Baby
Affinity

В то утро Томас лежал рядом со мной и сонно улыбался.
Удивительные ощущения: открываешь глаза и видишь знакомую темную макушку.
А мы ведь не сразу стали спать вместе, то есть снова спать вместе.
Мы просто говорили, вели часами светские беседы, а мне до безумия хотелось завалить его на диван. Сначала шутливо так... потеребить, помять, пощекотать... Потом придавить, стиснуть, скрутить по рукам и ногам! В общем, у меня темнело в глазах при мысли о том, что могло произойти между нами на диване. Тем более мой диван необычайно хорош для подобных дел: широкий, с подушками, мягкий...

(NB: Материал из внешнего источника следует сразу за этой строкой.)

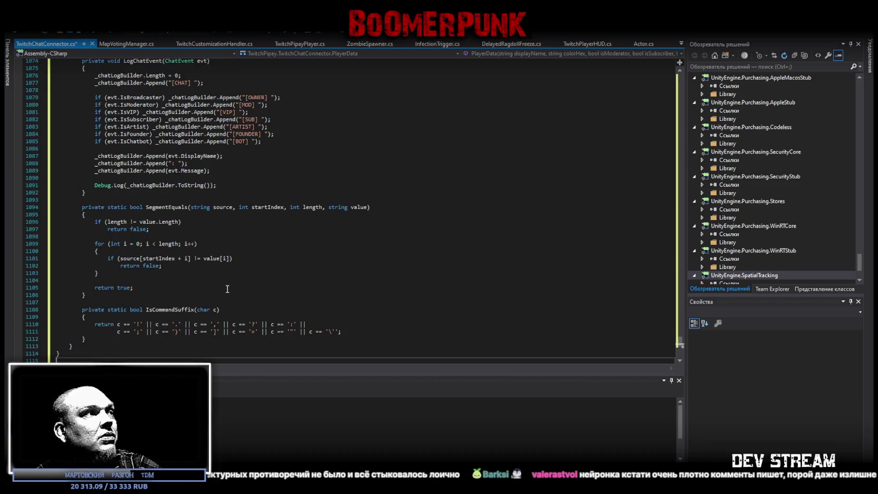
key(ctrl+s)
scroll(604, 284, up, 10)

Я поцеловал Томаса только через два месяца после пафосного воссоединения МТ в какой-то французской забегаловке. Хотя вряд ли это можно назвать поцелуем...

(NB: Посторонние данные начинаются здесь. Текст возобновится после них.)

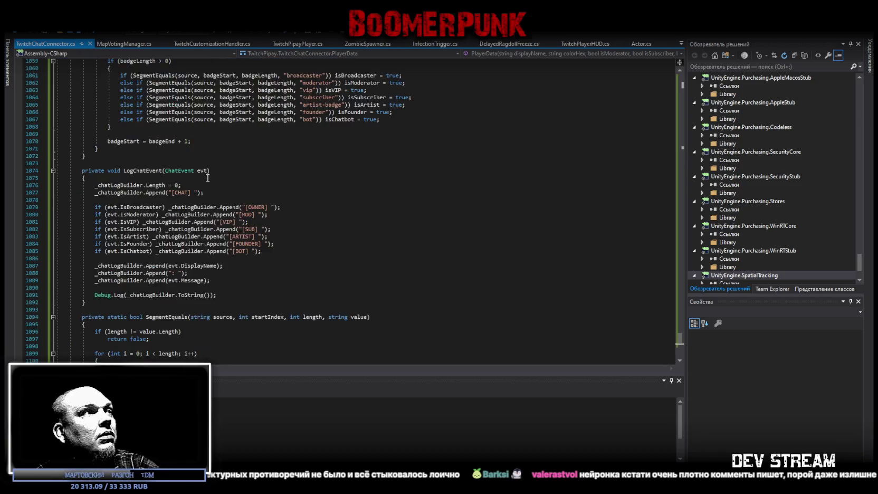
drag(677, 326, 679, 73)
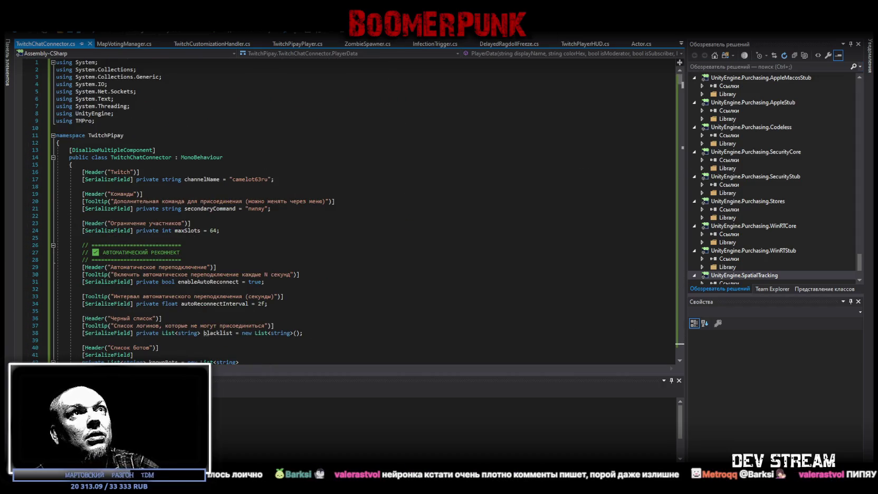
key(alt+Tab)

Помню, мы сидели за столиком, и я пытался вслух прочитать меню.
Мы хохотали, как сумасшедшие. До сих пор удивляюсь, что нас не выставили вон.
Маленькая такая кофейня: хозяйка, официант, несколько посетителей и пара чокнутых немцев, то есть наша пара. Хотя нас вряд ли можно назвать парой.
Потом Томас вдруг придвинулся совсем близко, так близко, что я почувствовал запах его кожи, и у меня закружилась голова от возбуждения. Он склонился над страницей с холодными блюдами и настойчиво, прямо-таки с макиавеллевскими интонациями начал убеждать меня попробовать какую-то местную отраву. Тогда я отвел тонкую короткую прядь темных волос и жадно поцеловал его в шею, скользнув языком по пульсирующей теплой вене. Томас тихо застонал и слегка повернул голову, чтобы мне было удобнее. Я видел, как он податлив, как красивы мягкие изгибы его тела. Если бы не эта французская дыра, если бы мы только вернулись в отель! Я давно бы раздвинул ему ноги и...
Представив его на белых гостиничных простынях, обнаженного, смуглого, с разведенными ногами, я вздрогнул и быстро отодвинулся. Он разочаровано вздохнул и пробормотал, что мне, пожалуй, стоит заказать воды, а то я чересчур разгорячился.
Я заказал... водки.
Через пять часов мы уже были в аэропорту Гамбурга.
Фанаты тут же порвали мою куртку и стащили солнечные очки.
Щурясь от ослепительных августовских лучей, я следил за его невысокой фигурой.
Он раздавал автографы...
И эта улыбочка Моны Лизы.... Его губы сводили меня с ума.
Всю дорогу до центра я нервно облизывался и старательно смотрел в окно. Он спокойно сидел напротив, изучал дисплей мобильного телефона.
На черта оно мне надо?!
Я не собираюсь снова заводить с ним роман!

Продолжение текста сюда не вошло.